Staff discussed the Home First idea with the child, and outlined services that Continuing Care could offer at home. The team created a plan for the patient to have daily support visits. The patient was successfully discharged home.

“We’re not looking to put people at undue risk, but we know there are seniors waiting for LTC who could be supported in their own home once they’re medically stable,” says Jenkins.

Plans to expand the program

In carrying out the project, Jenkins says the EXTRA support has been integral. He and his colleagues have received coaching and education on change management, staff and physician engagement, and how to put clients at the centre of conversations.

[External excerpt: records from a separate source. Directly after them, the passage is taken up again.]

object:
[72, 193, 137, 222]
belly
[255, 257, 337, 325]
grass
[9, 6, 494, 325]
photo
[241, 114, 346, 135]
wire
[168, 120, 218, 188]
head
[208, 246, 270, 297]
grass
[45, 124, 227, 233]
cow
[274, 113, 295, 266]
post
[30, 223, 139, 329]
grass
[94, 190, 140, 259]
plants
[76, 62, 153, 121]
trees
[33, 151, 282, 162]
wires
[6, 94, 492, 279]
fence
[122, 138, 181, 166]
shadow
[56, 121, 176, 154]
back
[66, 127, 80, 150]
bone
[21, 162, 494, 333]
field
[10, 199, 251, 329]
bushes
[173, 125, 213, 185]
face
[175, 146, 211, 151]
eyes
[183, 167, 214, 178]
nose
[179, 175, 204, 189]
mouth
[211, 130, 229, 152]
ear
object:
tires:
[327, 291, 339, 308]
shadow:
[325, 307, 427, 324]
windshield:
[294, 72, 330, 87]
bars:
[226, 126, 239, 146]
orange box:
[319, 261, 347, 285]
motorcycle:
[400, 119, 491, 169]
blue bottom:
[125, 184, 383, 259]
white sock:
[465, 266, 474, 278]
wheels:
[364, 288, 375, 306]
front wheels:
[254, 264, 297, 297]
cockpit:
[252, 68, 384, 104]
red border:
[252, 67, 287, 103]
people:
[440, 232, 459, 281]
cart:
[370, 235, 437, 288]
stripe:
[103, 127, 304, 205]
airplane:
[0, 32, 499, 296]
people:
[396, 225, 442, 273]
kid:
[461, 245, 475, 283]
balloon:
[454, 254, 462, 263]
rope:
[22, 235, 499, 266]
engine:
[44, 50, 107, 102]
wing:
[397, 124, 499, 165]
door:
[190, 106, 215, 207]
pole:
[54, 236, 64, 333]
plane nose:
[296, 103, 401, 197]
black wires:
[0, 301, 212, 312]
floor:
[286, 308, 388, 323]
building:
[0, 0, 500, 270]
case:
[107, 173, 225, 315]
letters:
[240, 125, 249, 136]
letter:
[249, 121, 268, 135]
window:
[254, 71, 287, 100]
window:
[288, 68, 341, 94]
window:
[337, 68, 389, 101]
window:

Jenkins hopes that by this April the HFTT will have enough indication to know what has been successful and what adjustments are needed. The program could then expand to the Yarmouth Regional Hospital and the South Shore Regional Hospital.

The key performance metrics are increasing the number of discharges home from hospital with home care, reducing the percentage of LTC admissions that come directly from hospital, and reducing the number of people on hospital waiting lists for LTC.

The project is also tracking other measures, like home support client readmissions within 30 days and home support hours. “We want to make sure we’re not causing unintended changes in other parts of the system,” says Jenkins.

In implementing Home First, some challenges include a sense of risk aversion among physicians and hospital staff. They like to err on the side of caution, says Jenkins. He also thinks that ageism may be at play– the attitude of “you’re a senior, you need 24-hour care and we know best what you need.”

Home First and the HFTT affirm the idea that home is often what’s best. When complex senior patients are admitted, physicians, healthcare professionals, patients and families shouldn’t automatically assume that LTC is the only choice.  “Keep all options open,” says Jenkins.